* [EXERCISE PROMPT]: From the first line to the last, repeat the records exactly and skip the pictures.

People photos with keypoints
▬▬▬▬▬▬
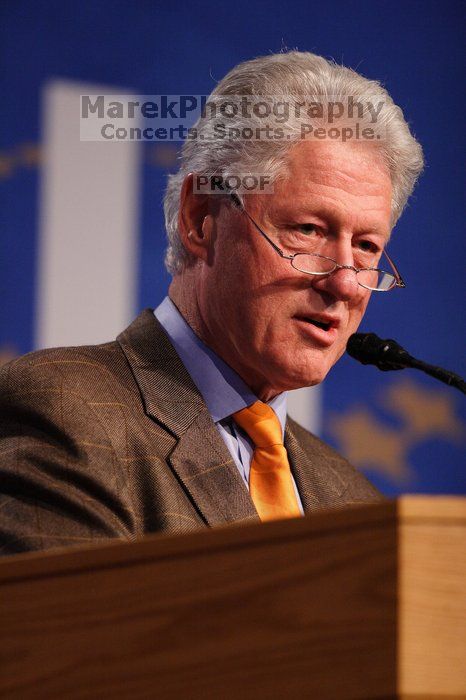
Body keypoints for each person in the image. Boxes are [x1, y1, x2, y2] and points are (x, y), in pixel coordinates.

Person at [0, 51, 423, 555]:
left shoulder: (354, 500)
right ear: (202, 220)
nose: (348, 284)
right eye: (310, 230)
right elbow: (69, 632)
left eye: (367, 248)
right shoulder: (70, 414)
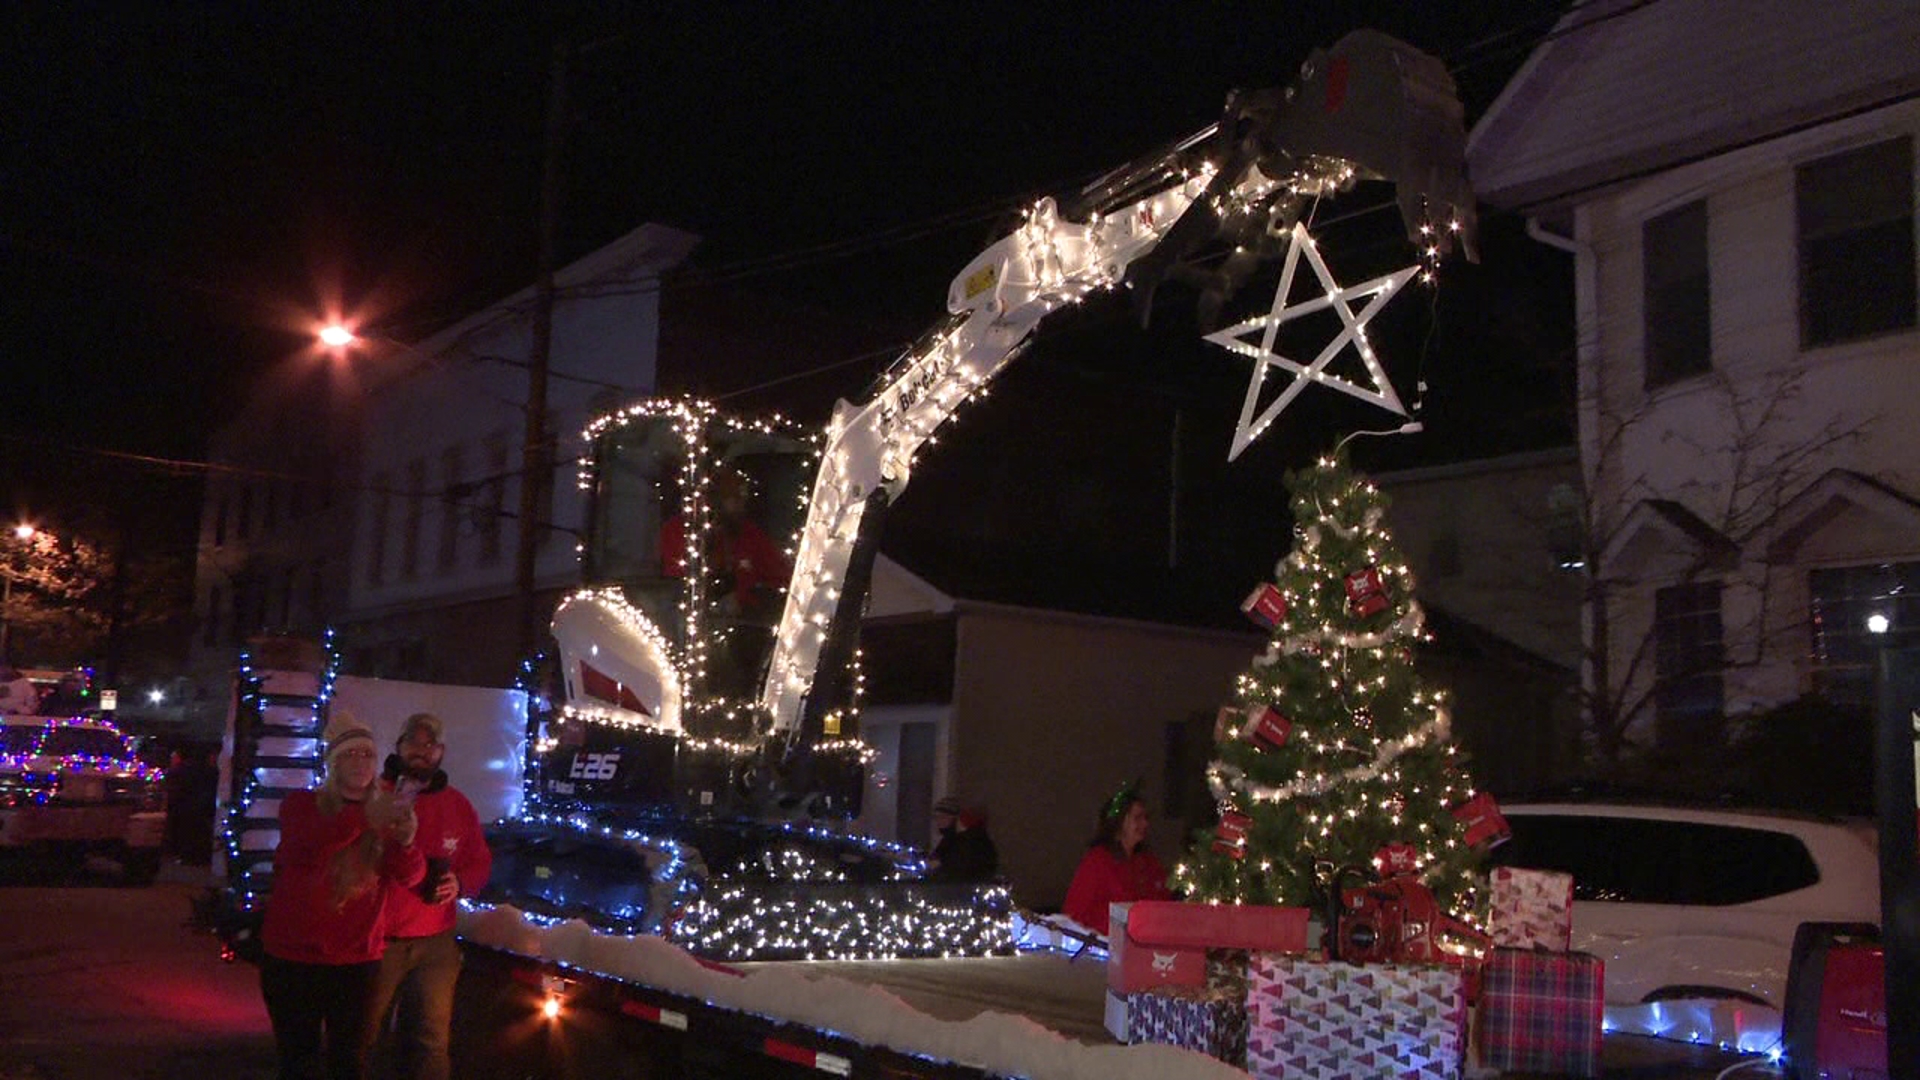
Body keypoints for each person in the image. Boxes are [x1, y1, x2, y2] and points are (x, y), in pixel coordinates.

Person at [260, 711, 423, 1080]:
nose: (360, 762)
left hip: (356, 962)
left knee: (349, 1063)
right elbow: (313, 848)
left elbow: (410, 876)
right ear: (333, 763)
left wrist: (408, 841)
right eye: (350, 754)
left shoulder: (383, 814)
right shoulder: (302, 805)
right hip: (294, 959)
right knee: (298, 1061)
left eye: (367, 755)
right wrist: (368, 817)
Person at [362, 712, 492, 1080]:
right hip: (380, 940)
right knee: (365, 1036)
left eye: (430, 744)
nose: (421, 751)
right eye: (414, 743)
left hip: (436, 944)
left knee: (430, 1042)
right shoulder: (376, 797)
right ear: (399, 746)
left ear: (441, 752)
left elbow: (479, 861)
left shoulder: (458, 805)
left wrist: (461, 883)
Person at [1061, 780, 1170, 937]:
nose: (1145, 823)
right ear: (1119, 823)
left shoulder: (1148, 862)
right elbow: (1073, 914)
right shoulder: (1097, 861)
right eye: (1138, 818)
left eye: (1145, 818)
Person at [929, 795, 999, 883]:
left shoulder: (972, 841)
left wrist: (940, 865)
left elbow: (959, 869)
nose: (938, 822)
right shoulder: (949, 840)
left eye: (943, 817)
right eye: (936, 817)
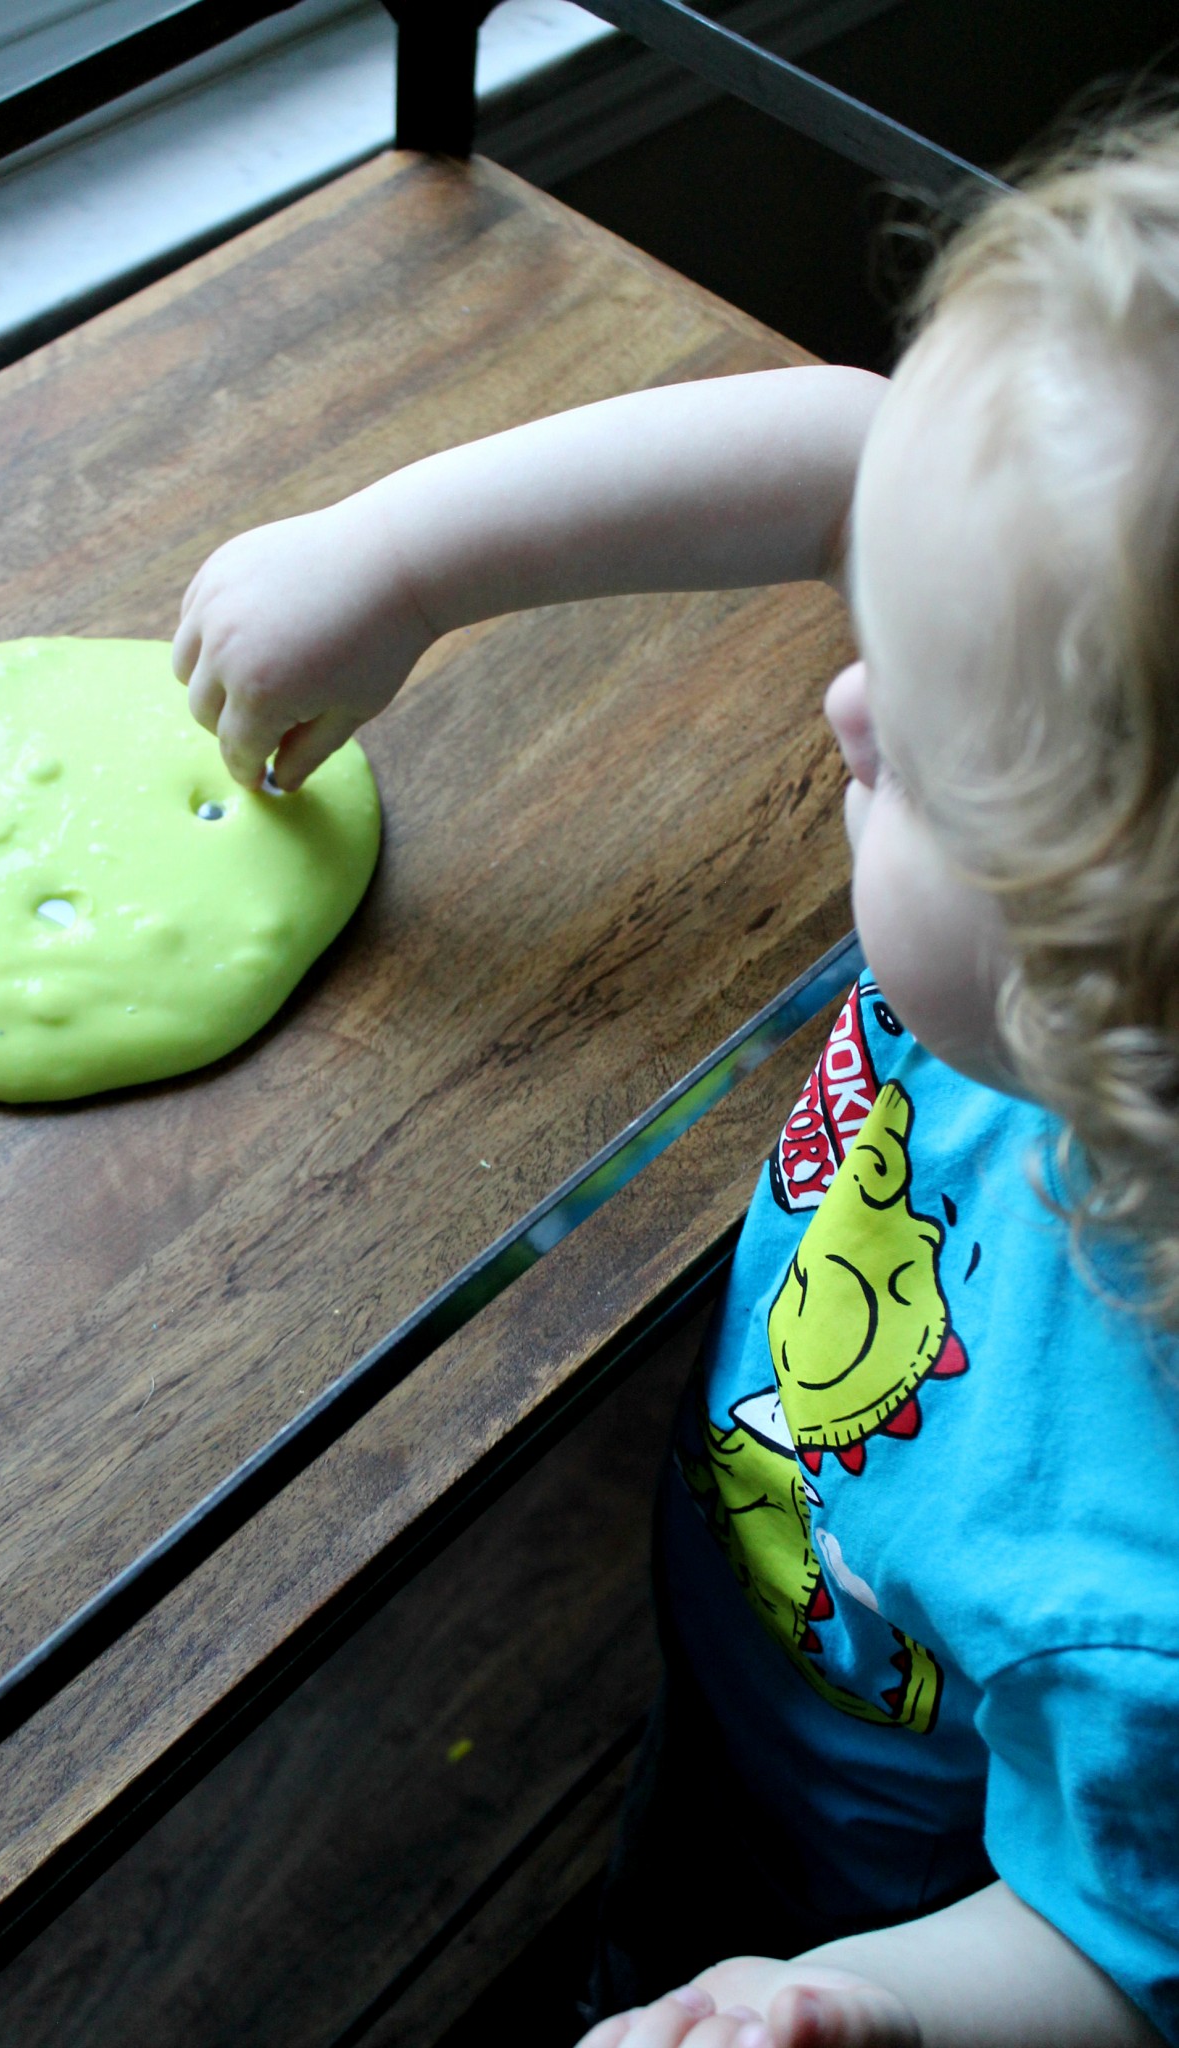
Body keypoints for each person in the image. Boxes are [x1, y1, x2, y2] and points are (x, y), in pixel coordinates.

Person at [172, 121, 1179, 2048]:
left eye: (924, 745)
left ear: (1092, 996)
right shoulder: (1087, 696)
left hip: (883, 1847)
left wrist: (853, 2010)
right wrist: (397, 558)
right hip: (787, 1572)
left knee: (683, 1923)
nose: (845, 701)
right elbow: (845, 457)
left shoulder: (1143, 1624)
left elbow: (1108, 1948)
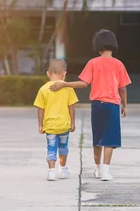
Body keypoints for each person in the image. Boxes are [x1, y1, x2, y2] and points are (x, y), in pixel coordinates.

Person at [50, 29, 131, 181]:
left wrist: (65, 84)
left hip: (97, 105)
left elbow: (83, 83)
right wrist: (124, 106)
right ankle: (106, 171)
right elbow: (123, 88)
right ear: (114, 45)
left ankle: (97, 168)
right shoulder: (119, 64)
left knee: (98, 138)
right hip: (112, 105)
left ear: (98, 45)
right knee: (110, 138)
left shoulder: (93, 63)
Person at [33, 59, 79, 181]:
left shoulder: (43, 89)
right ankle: (63, 169)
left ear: (48, 74)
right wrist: (73, 122)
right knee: (63, 147)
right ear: (64, 74)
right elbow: (72, 107)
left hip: (50, 126)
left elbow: (40, 109)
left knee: (51, 148)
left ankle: (51, 172)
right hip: (64, 125)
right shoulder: (68, 88)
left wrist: (40, 125)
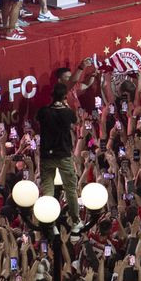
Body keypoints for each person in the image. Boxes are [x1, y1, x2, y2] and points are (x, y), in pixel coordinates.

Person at [37, 82, 80, 231]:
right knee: (70, 190)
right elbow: (75, 120)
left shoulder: (43, 112)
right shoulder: (67, 112)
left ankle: (50, 223)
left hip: (46, 157)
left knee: (48, 191)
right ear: (64, 97)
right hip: (63, 156)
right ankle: (75, 220)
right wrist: (66, 104)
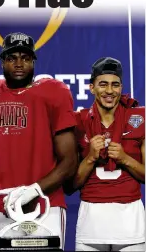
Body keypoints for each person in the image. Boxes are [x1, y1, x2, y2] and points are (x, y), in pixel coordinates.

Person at [0, 32, 78, 249]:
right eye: (12, 58)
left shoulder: (54, 92)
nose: (19, 64)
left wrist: (35, 190)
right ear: (2, 62)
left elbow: (69, 161)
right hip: (4, 203)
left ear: (33, 61)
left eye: (25, 58)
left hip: (46, 203)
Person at [72, 57, 145, 251]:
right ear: (91, 87)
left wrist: (125, 159)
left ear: (121, 87)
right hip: (91, 223)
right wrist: (90, 158)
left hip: (131, 222)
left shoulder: (140, 118)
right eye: (103, 84)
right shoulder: (78, 122)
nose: (110, 91)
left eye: (115, 85)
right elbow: (70, 184)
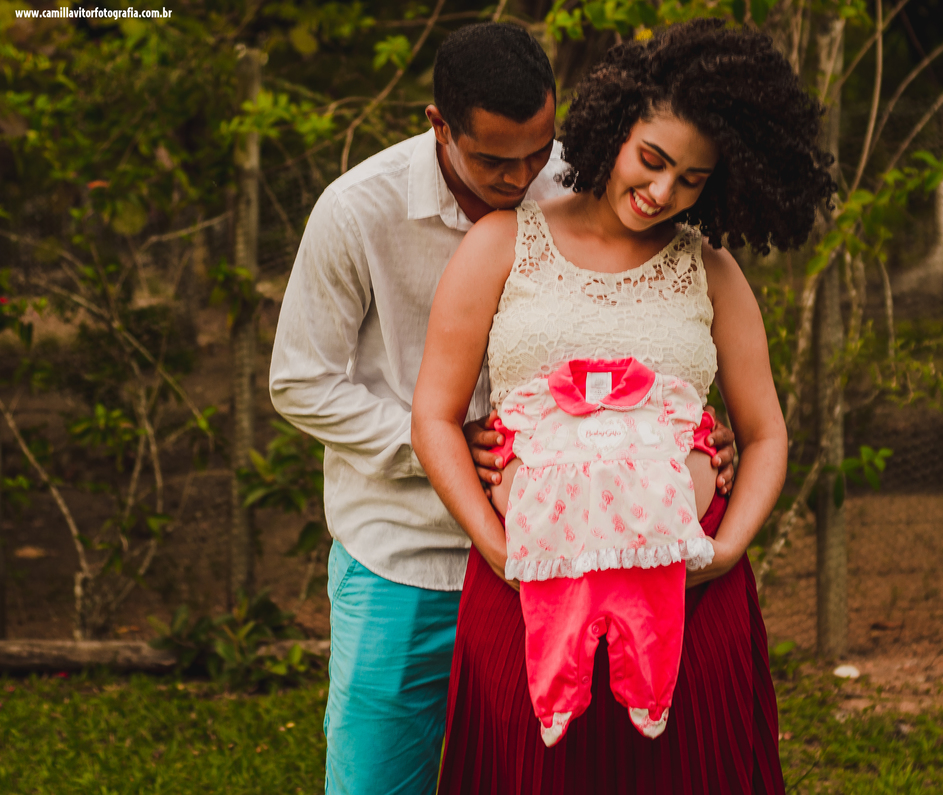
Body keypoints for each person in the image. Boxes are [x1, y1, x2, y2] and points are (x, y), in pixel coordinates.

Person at [269, 23, 733, 795]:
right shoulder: (356, 210)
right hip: (406, 553)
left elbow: (647, 314)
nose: (522, 176)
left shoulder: (585, 179)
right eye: (493, 160)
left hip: (570, 558)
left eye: (537, 151)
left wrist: (686, 435)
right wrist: (445, 444)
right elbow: (300, 380)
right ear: (439, 125)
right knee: (379, 779)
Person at [412, 19, 835, 793]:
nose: (663, 192)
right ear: (615, 129)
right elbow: (434, 416)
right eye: (653, 159)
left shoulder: (710, 270)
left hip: (687, 596)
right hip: (528, 585)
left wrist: (727, 550)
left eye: (693, 179)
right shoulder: (503, 243)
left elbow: (766, 433)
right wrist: (499, 550)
▬▬▬▬▬▬
* [EXPECTED OUTPUT]:
Body keypoints for each person in the image. Boxes are [x1, y1, x2, y2] and points are (x, y), in pixel coordinates.

Person at [0, 51, 423, 555]:
left shoulder: (354, 500)
right ear: (202, 220)
nose: (348, 284)
right eye: (310, 230)
right elbow: (69, 632)
left eye: (367, 248)
right shoulder: (70, 414)
Body keypoints for each person in the image. Boxes are [x1, y1, x2, y2] and points are (x, y), in pixel coordinates.

Person at [260, 711, 423, 1080]:
nose: (360, 762)
left hip: (356, 962)
left knee: (349, 1063)
right elbow: (313, 848)
left elbow: (410, 876)
right ear: (333, 763)
left wrist: (408, 841)
right eye: (350, 754)
left shoulder: (383, 814)
right shoulder: (302, 805)
right hip: (294, 959)
right knee: (298, 1061)
left eye: (367, 755)
right wrist: (368, 817)
Person at [362, 712, 492, 1080]:
right hip: (380, 940)
right knee: (365, 1036)
left eye: (430, 744)
nose: (421, 751)
right eye: (414, 743)
left hip: (436, 944)
left knee: (430, 1042)
right shoulder: (376, 797)
right ear: (399, 746)
left ear: (441, 752)
left elbow: (479, 861)
left shoulder: (458, 805)
left wrist: (461, 883)
Person at [1061, 780, 1170, 937]:
nose: (1145, 823)
right ear: (1119, 823)
left shoulder: (1148, 862)
right elbow: (1073, 914)
right shoulder: (1097, 861)
right eye: (1138, 818)
left eye: (1145, 818)
Person at [929, 795, 999, 883]:
left shoulder: (972, 841)
left wrist: (940, 865)
left elbow: (959, 869)
nose: (938, 822)
right shoulder: (949, 840)
left eye: (943, 817)
right eye: (936, 817)
Body keypoints for each person in the image. Boxes are [x1, y1, x2, y2] and points are (x, y), in pixel coordinates.

Person at [172, 121, 1179, 2048]:
left eye: (924, 745)
left ear: (1092, 996)
right shoulder: (1087, 696)
left hip: (883, 1847)
left wrist: (853, 2010)
right wrist: (397, 558)
right hip: (787, 1572)
left knee: (683, 1923)
nose: (845, 701)
right elbow: (845, 457)
left shoulder: (1143, 1624)
left elbow: (1108, 1948)
Body keypoints for each person in the image. Boxes are [x1, y1, x2, y2] and points are (x, y), in pixel coordinates.

Person at [50, 29, 131, 181]:
left wrist: (65, 84)
left hip: (97, 105)
left elbow: (83, 83)
right wrist: (124, 106)
right ankle: (106, 171)
right elbow: (123, 88)
right ear: (114, 45)
left ankle: (97, 168)
right shoulder: (119, 64)
left knee: (98, 138)
right hip: (112, 105)
left ear: (98, 45)
right knee: (110, 138)
left shoulder: (93, 63)
Person at [33, 59, 79, 181]:
left shoulder: (43, 89)
right ankle: (63, 169)
left ear: (48, 74)
right wrist: (73, 122)
right knee: (63, 147)
right ear: (64, 74)
right elbow: (72, 107)
left hip: (50, 126)
left elbow: (40, 109)
left knee: (51, 148)
left ankle: (51, 172)
right hip: (64, 125)
right shoulder: (68, 88)
left wrist: (40, 125)
Body keypoints for each person in the image. Boxes are [x1, y1, x2, y2] and points are (x, y), in pixel coordinates.

Person at [37, 82, 80, 231]:
right knee: (70, 190)
right elbow: (75, 120)
left shoulder: (43, 112)
right shoulder: (67, 112)
left ankle: (50, 223)
left hip: (46, 157)
left knee: (48, 191)
right ear: (64, 97)
right hip: (63, 156)
right ankle: (75, 220)
right wrist: (66, 104)
Body keypoints for each person in the image. Boxes are [x1, y1, x2, y2] and points are (x, y), in pixel coordinates.

Person at [0, 32, 78, 249]:
right eye: (12, 58)
left shoulder: (54, 92)
nose: (19, 64)
left wrist: (35, 190)
right ear: (2, 62)
left elbow: (69, 161)
right hip: (4, 203)
left ear: (33, 61)
left eye: (25, 58)
left hip: (46, 203)
Person at [72, 57, 145, 251]:
right ear: (91, 87)
left wrist: (125, 159)
left ear: (121, 87)
right hip: (91, 223)
right wrist: (90, 158)
left hip: (131, 222)
left shoulder: (140, 118)
right eye: (103, 84)
right shoulder: (78, 122)
nose: (110, 91)
left eye: (115, 85)
right elbow: (70, 184)
Body keypoints for each person in the image. Boxes are [x1, y1, x2, y2] and points are (x, y), in pixel coordinates.

Person at [269, 23, 733, 795]:
right shoulder: (356, 210)
right hip: (406, 553)
left elbow: (647, 314)
nose: (522, 176)
left shoulder: (585, 179)
right eye: (493, 160)
left hip: (570, 558)
left eye: (537, 151)
left wrist: (686, 435)
right wrist: (445, 444)
right elbow: (300, 380)
right ear: (439, 125)
right knee: (379, 779)
Person at [412, 19, 835, 793]:
nose: (663, 192)
right ear: (615, 129)
right elbow: (434, 416)
right eye: (653, 159)
left shoulder: (710, 270)
left hip: (687, 596)
right hip: (528, 585)
left wrist: (727, 550)
left eye: (693, 179)
right shoulder: (503, 243)
left elbow: (766, 433)
right wrist: (499, 550)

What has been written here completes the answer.